**EXCERPT TO READ:**

------------------------------------------------

December 19, 2017

Robert Rudolph "Bob" Marquis

   Robert Rudolph Marquis, American professional baseball player, began his professional career in 1947 with the Lufkin Foresters, hitting .346 with 22 doubles and 16 triples in 140 games. He was sent to the Beaumont Exporters in the New York Yankees system, and with them he played in four games, going 0-for-1 at the plate. In 1948, he played for Beaumont (two games) and the Quincy Gems (126 games), hitting a combined .333 with 15 home runs, 18 triples and 21 doubles.

   Marquis split the 1949 season between Beaumont (20 games) and the Binghamton Triplets (106 games), hitting a combined .236 in 453 at-bats. He hit .293 in 151 games for Beaumont in 1950, and with the Kansas City Blues in 1951 he hit .278 in 123 games. He played for the Blues again in 1952, hitting .246 in 97 games. On August 28, 1952, he was traded to Cincinnati with Jim Greengrass, Ernie Nevel, Johnny Schmitz and $35,000 for Ewell Blackwell. The Reds' manager, Baseball Hall of Famer Rogers Hornsby, had been Beaumont's skipper in 1950.

   He made his big league debut on April 17, 1953. In 40 games with the Redlegs (as the Reds were known from 1953-1958) that year, he hit .273 with two home runs, a triple and a double in 44 at-bats. Despite posting an OPS+ of 108, that would end up being his only year in the big leagues - he played his final game on July 7. He also spent 61 games in the minors that year; with the Portland Beavers he hit .271. Back in the minors in 1954, he hit .282 with 16 triples in 143 games for Beaumont. After his death in 2007, he was interred at Forest Lawn Memorial Park in Beaumont. Source

30° 07.423, -094° 06.020

Park View Garden
Forest Lawn Memorial Park

December 12, 2017

Hamilton Nichols

   Born Hamilton James Nichols, he attended Mirabeau B. Lamar High School in Houston and excelled at collegiate football at Rice University. He was so impressive that he was elected a member of the 1944 College Football All-America Team. His studies yielded to his service with the United States Navy during World War II, where he was stationed in the South Pacific Theater. He returned to resume his athletics and was a contributor to the 1946 Owls squad which won the Orange Bowl. Nichols was selected by the Chicago Cardinals during the 1946 NFL Draft and appeared in 43 regular season games. During his years with the Cardinals, he served as a blocker for quarterback Paul Christman and experienced a world championship with the 1947 team which captured the NFL Title. The following season, he was a member of the Cardinals' squad which earned their second appearance in the NFL Championship Game. After concluding his football career with the Green Bay Packers in 1951, he went onto become a successful claims attorney. He died in Houston on July 6, 2013 at the age of 89.

------------------------------------------------

**RECORD LIST:**
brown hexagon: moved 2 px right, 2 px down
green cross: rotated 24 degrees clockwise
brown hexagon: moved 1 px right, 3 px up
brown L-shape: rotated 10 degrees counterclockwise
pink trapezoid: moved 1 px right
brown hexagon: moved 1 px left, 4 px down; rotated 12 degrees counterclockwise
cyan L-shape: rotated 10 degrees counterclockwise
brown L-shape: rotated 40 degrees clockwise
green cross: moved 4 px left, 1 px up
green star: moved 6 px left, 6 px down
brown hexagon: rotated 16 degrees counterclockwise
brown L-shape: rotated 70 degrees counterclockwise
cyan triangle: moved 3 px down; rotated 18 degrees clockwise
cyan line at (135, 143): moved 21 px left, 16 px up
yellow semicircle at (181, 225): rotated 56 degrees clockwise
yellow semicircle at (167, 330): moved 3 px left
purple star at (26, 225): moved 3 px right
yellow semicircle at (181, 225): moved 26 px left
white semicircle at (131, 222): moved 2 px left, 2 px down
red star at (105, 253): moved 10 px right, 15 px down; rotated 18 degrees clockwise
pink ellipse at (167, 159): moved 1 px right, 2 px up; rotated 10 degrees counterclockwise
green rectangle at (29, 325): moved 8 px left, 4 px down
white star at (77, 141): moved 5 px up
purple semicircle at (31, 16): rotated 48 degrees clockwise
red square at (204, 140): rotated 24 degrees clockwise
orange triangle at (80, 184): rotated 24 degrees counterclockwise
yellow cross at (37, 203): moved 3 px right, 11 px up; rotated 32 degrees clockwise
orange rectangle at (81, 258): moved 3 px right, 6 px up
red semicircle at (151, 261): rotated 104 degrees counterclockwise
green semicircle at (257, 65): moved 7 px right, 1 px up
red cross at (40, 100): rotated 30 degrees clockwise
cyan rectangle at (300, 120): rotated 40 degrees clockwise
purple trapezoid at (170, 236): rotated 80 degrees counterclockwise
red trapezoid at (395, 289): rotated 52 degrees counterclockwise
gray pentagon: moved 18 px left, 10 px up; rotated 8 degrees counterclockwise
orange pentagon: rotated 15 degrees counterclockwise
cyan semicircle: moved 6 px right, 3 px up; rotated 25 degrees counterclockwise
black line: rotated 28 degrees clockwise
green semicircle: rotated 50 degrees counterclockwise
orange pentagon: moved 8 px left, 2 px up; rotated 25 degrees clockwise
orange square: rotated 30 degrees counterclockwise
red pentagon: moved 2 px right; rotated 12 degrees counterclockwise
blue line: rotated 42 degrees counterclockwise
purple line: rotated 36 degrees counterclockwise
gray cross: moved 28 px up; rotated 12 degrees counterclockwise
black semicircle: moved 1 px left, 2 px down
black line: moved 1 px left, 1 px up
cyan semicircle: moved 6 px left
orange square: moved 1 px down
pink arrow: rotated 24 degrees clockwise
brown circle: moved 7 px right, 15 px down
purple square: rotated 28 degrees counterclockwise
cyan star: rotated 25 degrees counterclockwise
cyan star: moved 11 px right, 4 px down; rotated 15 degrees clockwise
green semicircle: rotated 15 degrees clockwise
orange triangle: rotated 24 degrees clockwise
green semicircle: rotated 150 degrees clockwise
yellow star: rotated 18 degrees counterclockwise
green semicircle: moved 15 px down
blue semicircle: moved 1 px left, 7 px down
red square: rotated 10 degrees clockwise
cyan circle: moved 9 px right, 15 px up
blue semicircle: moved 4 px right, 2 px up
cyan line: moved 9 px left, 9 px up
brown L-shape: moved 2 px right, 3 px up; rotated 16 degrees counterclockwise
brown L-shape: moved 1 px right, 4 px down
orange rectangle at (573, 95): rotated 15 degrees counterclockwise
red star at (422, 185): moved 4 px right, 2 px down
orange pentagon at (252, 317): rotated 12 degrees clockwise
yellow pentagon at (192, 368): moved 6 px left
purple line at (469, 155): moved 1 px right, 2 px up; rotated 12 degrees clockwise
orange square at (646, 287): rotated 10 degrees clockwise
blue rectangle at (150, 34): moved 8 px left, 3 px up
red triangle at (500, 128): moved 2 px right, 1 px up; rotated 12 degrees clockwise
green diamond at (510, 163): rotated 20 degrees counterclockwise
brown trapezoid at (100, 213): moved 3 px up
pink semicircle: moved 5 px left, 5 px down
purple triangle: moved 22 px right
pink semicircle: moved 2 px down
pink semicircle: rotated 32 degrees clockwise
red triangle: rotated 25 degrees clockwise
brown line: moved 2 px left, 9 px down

------------------------------------------------

**TASK REQUIREMENTS:**
(1) Answer these from the player profiles:
(a) With which team did Marquis begin his professional career in 1947?
(b) On what date did Marquis make his big league debut?
(c) Which team selected Nichols in the 1946 NFL Draft?
(2) Rewrite the part of the player profiles that opens with the words containing "December 19, 2017" and closes with "and 21 doubles.", putting "pro" in place of "professional".

**THE ANSWERS:**
(1)
(a) The Lufkin Foresters
(b) April 17, 1953
(c) The Chicago Cardinals

(2)
December 19, 2017

Robert Rudolph "Bob" Marquis

   Robert Rudolph Marquis, American pro baseball player, began his pro career in 1947 with the Lufkin Foresters, hitting .346 with 22 doubles and 16 triples in 140 games. He was sent to the Beaumont Exporters in the New York Yankees system, and with them he played in four games, going 0-for-1 at the plate. In 1948, he played for Beaumont (two games) and the Quincy Gems (126 games), hitting a combined .333 with 15 home runs, 18 triples and 21 doubles.